### [DATASET]
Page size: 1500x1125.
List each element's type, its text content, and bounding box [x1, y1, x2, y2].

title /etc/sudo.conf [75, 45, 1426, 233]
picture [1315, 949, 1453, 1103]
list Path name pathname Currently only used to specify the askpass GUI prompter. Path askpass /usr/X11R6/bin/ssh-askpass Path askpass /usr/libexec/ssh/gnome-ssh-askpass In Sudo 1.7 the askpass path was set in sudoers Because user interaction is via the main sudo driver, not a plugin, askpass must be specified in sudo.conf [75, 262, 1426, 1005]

### [REQUIREMENTS]
Can you transcribe every line of the listing above with no changes at all?

### [RESULT]
Page size: 1500x1125.
List each element's type, its text content, and bounding box [x1, y1, x2, y2].

title /etc/sudo.conf [75, 45, 1426, 233]
picture [1315, 949, 1453, 1103]
list Path name pathname Currently only used to specify the askpass GUI prompter. Path askpass /usr/X11R6/bin/ssh-askpass Path askpass /usr/libexec/ssh/gnome-ssh-askpass In Sudo 1.7 the askpass path was set in sudoers Because user interaction is via the main sudo driver, not a plugin, askpass must be specified in sudo.conf [75, 262, 1426, 1005]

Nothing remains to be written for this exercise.